Monday, October 19, 2015

Opioids are important but potentially dangerous pain-management substances that, if misused, can result in addiction, withdrawal, injury, or death.

Dr. Feng ChangSchool of Pharmacy Assistant Professor Feng Chang (left) from the Faculty of Science has received $720,330 in Health Canada funding for the Interdisciplinary Initiative to Reduce Prescription Opioid Misuse.

Statistical evidence show that opioid use and misuse are significant concerns in Canada. Each year, Canadian pharmacies dispense more than 30 million opioid pills or transdermal patches – nearly one for every person in the country, according to a 2014 study in Canadian Family Physician.

Dr. Chang’s project, also known as the Opioid Education Partnership, aims to provide a continuing education program that answers those questions. The Partnership will deliver learning modules that connect the frontline professionals in opioid prescribing: physicians and pharmacists.
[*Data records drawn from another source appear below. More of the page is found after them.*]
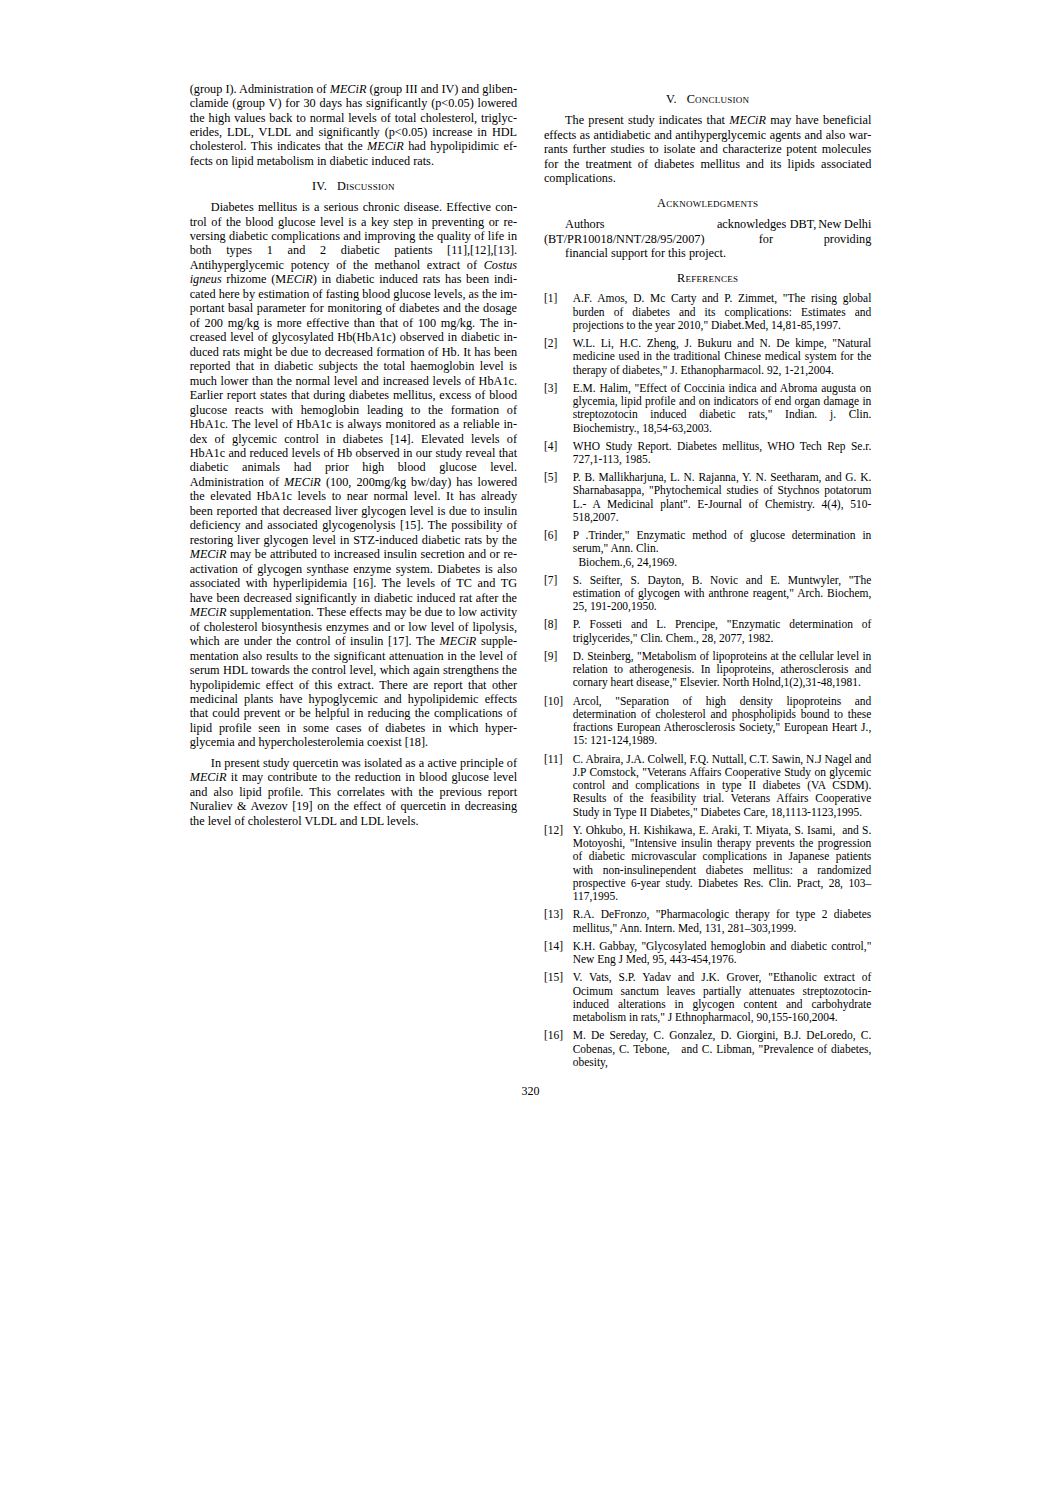(group I). Administration of MECiR (group III and IV) and glibenclamide (group V) for 30 days has significantly (p<0.05) lowered the high values back to normal levels of total cholesterol, triglycerides, LDL, VLDL and significantly (p<0.05) increase in HDL cholesterol. This indicates that the MECiR had hypolipidimic effects on lipid metabolism in diabetic induced rats.
IV. Discussion
Diabetes mellitus is a serious chronic disease. Effective control of the blood glucose level is a key step in preventing or reversing diabetic complications and improving the quality of life in both types 1 and 2 diabetic patients [11],[12],[13]. Antihyperglycemic potency of the methanol extract of Costus igneus rhizome (MECiR) in diabetic induced rats has been indicated here by estimation of fasting blood glucose levels, as the important basal parameter for monitoring of diabetes and the dosage of 200 mg/kg is more effective than that of 100 mg/kg. The increased level of glycosylated Hb(HbA1c) observed in diabetic induced rats might be due to decreased formation of Hb. It has been reported that in diabetic subjects the total haemoglobin level is much lower than the normal level and increased levels of HbA1c. Earlier report states that during diabetes mellitus, excess of blood glucose reacts with hemoglobin leading to the formation of HbA1c. The level of HbA1c is always monitored as a reliable index of glycemic control in diabetes [14]. Elevated levels of HbA1c and reduced levels of Hb observed in our study reveal that diabetic animals had prior high blood glucose level. Administration of MECiR (100, 200mg/kg bw/day) has lowered the elevated HbA1c levels to near normal level. It has already been reported that decreased liver glycogen level is due to insulin deficiency and associated glycogenolysis [15]. The possibility of restoring liver glycogen level in STZ-induced diabetic rats by the MECiR may be attributed to increased insulin secretion and or reactivation of glycogen synthase enzyme system. Diabetes is also associated with hyperlipidemia [16]. The levels of TC and TG have been decreased significantly in diabetic induced rat after the MECiR supplementation. These effects may be due to low activity of cholesterol biosynthesis enzymes and or low level of lipolysis, which are under the control of insulin [17]. The MECiR supplementation also results to the significant attenuation in the level of serum HDL towards the control level, which again strengthens the hypolipidemic effect of this extract. There are report that other medicinal plants have hypoglycemic and hypolipidemic effects that could prevent or be helpful in reducing the complications of lipid profile seen in some cases of diabetes in which hyperglycemia and hypercholesterolemia coexist [18].
In present study quercetin was isolated as a active principle of MECiR it may contribute to the reduction in blood glucose level and also lipid profile. This correlates with the previous report Nuraliev & Avezov [19] on the effect of quercetin in decreasing the level of cholesterol VLDL and LDL levels.
V. Conclusion
The present study indicates that MECiR may have beneficial effects as antidiabetic and antihyperglycemic agents and also warrants further studies to isolate and characterize potent molecules for the treatment of diabetes mellitus and its lipids associated complications.
Acknowledgments
| | Authors | acknowledges | DBT, | New | Delhi |
| (BT/PR10018/NNT/28/95/2007) | for | providing |
financial support for this project.
References
[1] A.F. Amos, D. Mc Carty and P. Zimmet, "The rising global burden of diabetes and its complications: Estimates and projections to the year 2010," Diabet.Med, 14,81-85,1997.
[2] W.L. Li, H.C. Zheng, J. Bukuru and N. De kimpe, "Natural medicine used in the traditional Chinese medical system for the therapy of diabetes," J. Ethanopharmacol. 92, 1-21,2004.
[3] E.M. Halim, "Effect of Coccinia indica and Abroma augusta on glycemia, lipid profile and on indicators of end organ damage in streptozotocin induced diabetic rats," Indian. j. Clin. Biochemistry., 18,54-63,2003.
[4] WHO Study Report. Diabetes mellitus, WHO Tech Rep Se.r. 727,1-113, 1985.
[5] P. B. Mallikharjuna, L. N. Rajanna, Y. N. Seetharam, and G. K. Sharnabasappa, "Phytochemical studies of Stychnos potatorum L.- A Medicinal plant". E-Journal of Chemistry. 4(4), 510-518,2007.
[6] P .Trinder," Enzymatic method of glucose determination in serum," Ann. Clin.
Biochem.,6, 24,1969.
[7] S. Seifter, S. Dayton, B. Novic and E. Muntwyler, "The estimation of glycogen with anthrone reagent," Arch. Biochem, 25, 191-200,1950.
[8] P. Fosseti and L. Prencipe, "Enzymatic determination of triglycerides," Clin. Chem., 28, 2077, 1982.
[9] D. Steinberg, "Metabolism of lipoproteins at the cellular level in relation to atherogenesis. In lipoproteins, atherosclerosis and cornary heart disease," Elsevier. North Holnd,1(2),31-48,1981.
[10] Arcol, "Separation of high density lipoproteins and determination of cholesterol and phospholipids bound to these fractions European Atherosclerosis Society," European Heart J., 15: 121-124,1989.
[11] C. Abraira, J.A. Colwell, F.Q. Nuttall, C.T. Sawin, N.J Nagel and J.P Comstock, "Veterans Affairs Cooperative Study on glycemic control and complications in type II diabetes (VA CSDM). Results of the feasibility trial. Veterans Affairs Cooperative Study in Type II Diabetes," Diabetes Care, 18,1113-1123,1995.
[12] Y. Ohkubo, H. Kishikawa, E. Araki, T. Miyata, S. Isami, and S. Motoyoshi, "Intensive insulin therapy prevents the progression of diabetic microvascular complications in Japanese patients with non-insulinependent diabetes mellitus: a randomized prospective 6-year study. Diabetes Res. Clin. Pract, 28, 103–117,1995.
[13] R.A. DeFronzo, "Pharmacologic therapy for type 2 diabetes mellitus," Ann. Intern. Med, 131, 281–303,1999.
[14] K.H. Gabbay, "Glycosylated hemoglobin and diabetic control," New Eng J Med, 95, 443-454,1976.
[15] V. Vats, S.P. Yadav and J.K. Grover, "Ethanolic extract of Ocimum sanctum leaves partially attenuates streptozotocin-induced alterations in glycogen content and carbohydrate metabolism in rats," J Ethnopharmacol, 90,155-160,2004.
[16] M. De Sereday, C. Gonzalez, D. Giorgini, B.J. DeLoredo, C. Cobenas, C. Tebone, and C. Libman, "Prevalence of diabetes, obesity,
320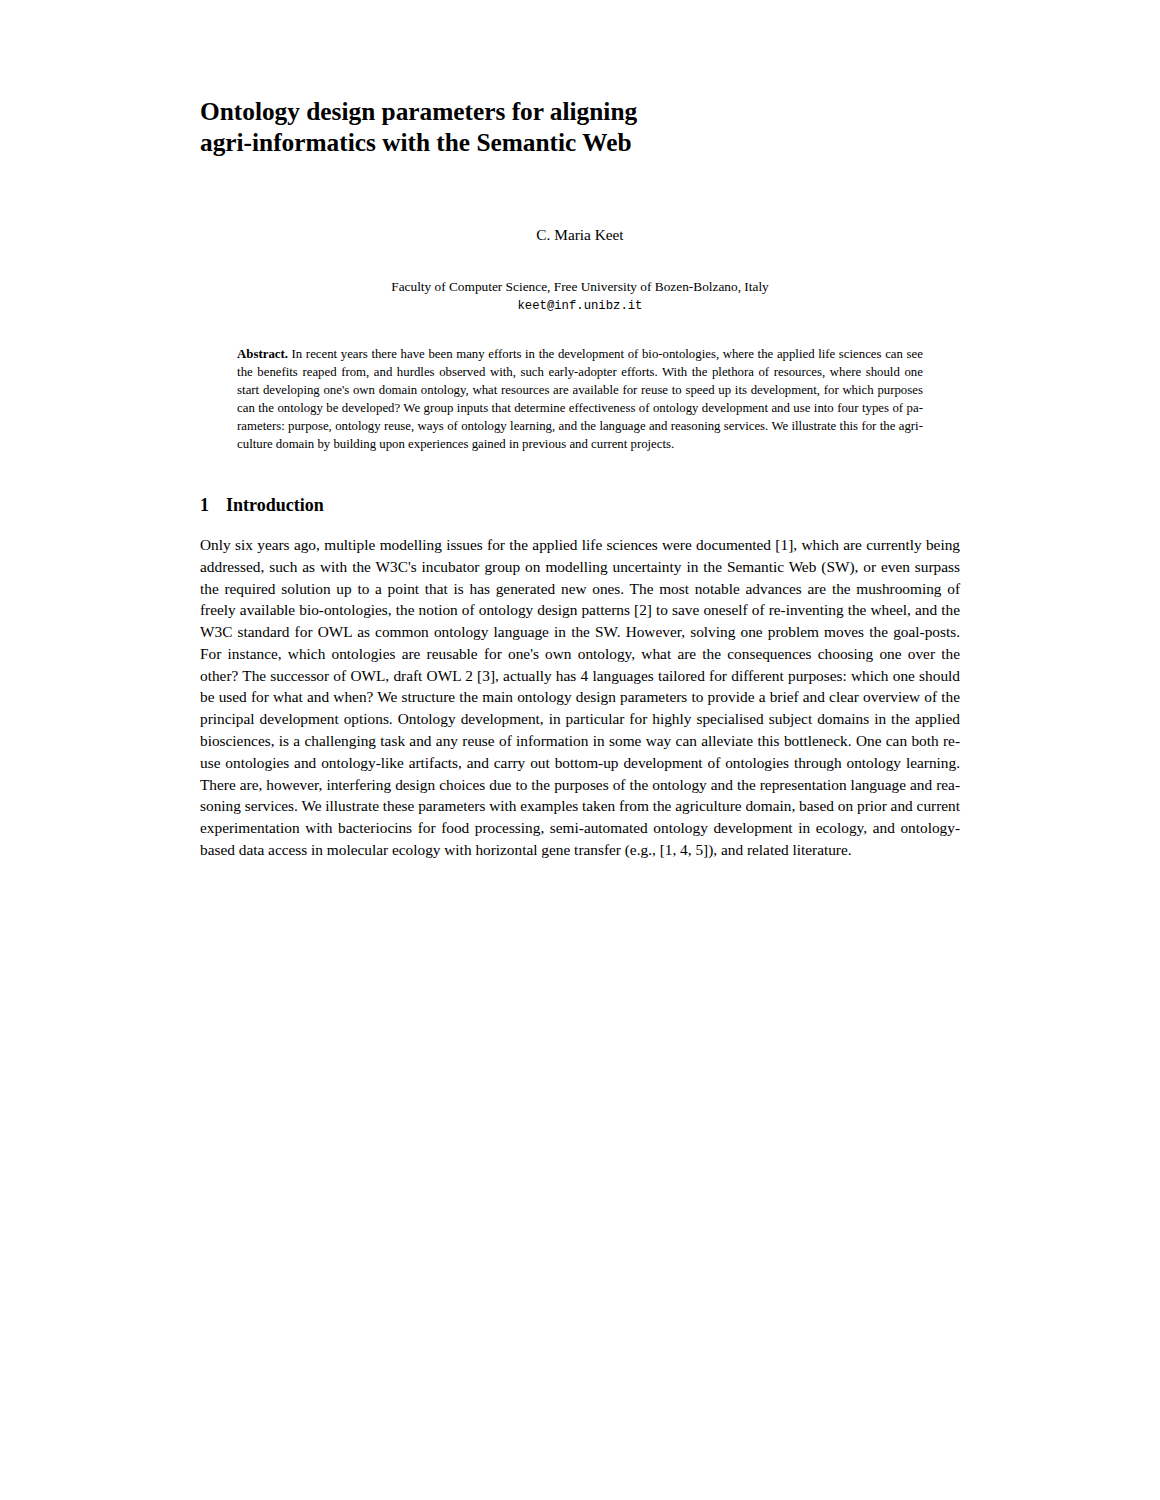Ontology design parameters for aligning
agri-informatics with the Semantic Web
C. Maria Keet
Faculty of Computer Science, Free University of Bozen-Bolzano, Italy
keet@inf.unibz.it
Abstract. In recent years there have been many efforts in the development of bio-ontologies, where the applied life sciences can see the benefits reaped from, and hurdles observed with, such early-adopter efforts. With the plethora of resources, where should one start developing one's own domain ontology, what resources are available for reuse to speed up its development, for which purposes can the ontology be developed? We group inputs that determine effectiveness of ontology development and use into four types of parameters: purpose, ontology reuse, ways of ontology learning, and the language and reasoning services. We illustrate this for the agriculture domain by building upon experiences gained in previous and current projects.
1 Introduction
Only six years ago, multiple modelling issues for the applied life sciences were documented [1], which are currently being addressed, such as with the W3C's incubator group on modelling uncertainty in the Semantic Web (SW), or even surpass the required solution up to a point that is has generated new ones. The most notable advances are the mushrooming of freely available bio-ontologies, the notion of ontology design patterns [2] to save oneself of re-inventing the wheel, and the W3C standard for OWL as common ontology language in the SW. However, solving one problem moves the goal-posts. For instance, which ontologies are reusable for one's own ontology, what are the consequences choosing one over the other? The successor of OWL, draft OWL 2 [3], actually has 4 languages tailored for different purposes: which one should be used for what and when? We structure the main ontology design parameters to provide a brief and clear overview of the principal development options. Ontology development, in particular for highly specialised subject domains in the applied biosciences, is a challenging task and any reuse of information in some way can alleviate this bottleneck. One can both reuse ontologies and ontology-like artifacts, and carry out bottom-up development of ontologies through ontology learning. There are, however, interfering design choices due to the purposes of the ontology and the representation language and reasoning services. We illustrate these parameters with examples taken from the agriculture domain, based on prior and current experimentation with bacteriocins for food processing, semi-automated ontology development in ecology, and ontology-based data access in molecular ecology with horizontal gene transfer (e.g., [1, 4, 5]), and related literature.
We’re focusing on collaboration between the two primary practitioners facing this problem. We aim to provide care and be humanistic. At a basic level, the goal is to create a supportive network of people providing care together,” said project co-investigator and Assistant Clinical Professor Tejal Patel.

The program will provide practicing physicians and pharmacists, as well as students and trainees of each profession, with evidence-based instruction from prescribing guidelines, best practices, misuse prevention strategies and more. As more and more Canadians receive opioid prescriptions to manage pain, it is increasingly important that healthcare providers are informed and have access to practice tools that leverage the expertise of various professions.

 It’s not that there are no tools addressing this issue,” says Dr. Chang. “Phone lines have existed for ages. But the Opioid Education Partnership is unique in its focus on strengthening the physician-pharmacist relationship. We aim to create a sense of interprofessional collaboration and peer support that both professions can rely on when dealing with the practice challenges that arise from working with opioids."

Working with co-investigators Dr. Agnes Kluz of the Gateway Centre of Excellence in Rural Health and Rosemary Killeen, Director of Distance Education and Continuing Professional Development, the research team plans to deliver that ongoing support through an online peer-mentoring forum. The digital venue for questions and guidance will particularly benefit practitioners in rural and small communities where they might otherwise be isolated.

Once developed, the program may also be embedded into interprofessional education curricula at the University of Waterloo School of Pharmacy, further ensuring that Canada’s future healthcare professionals are confident in their knowledge of opioids.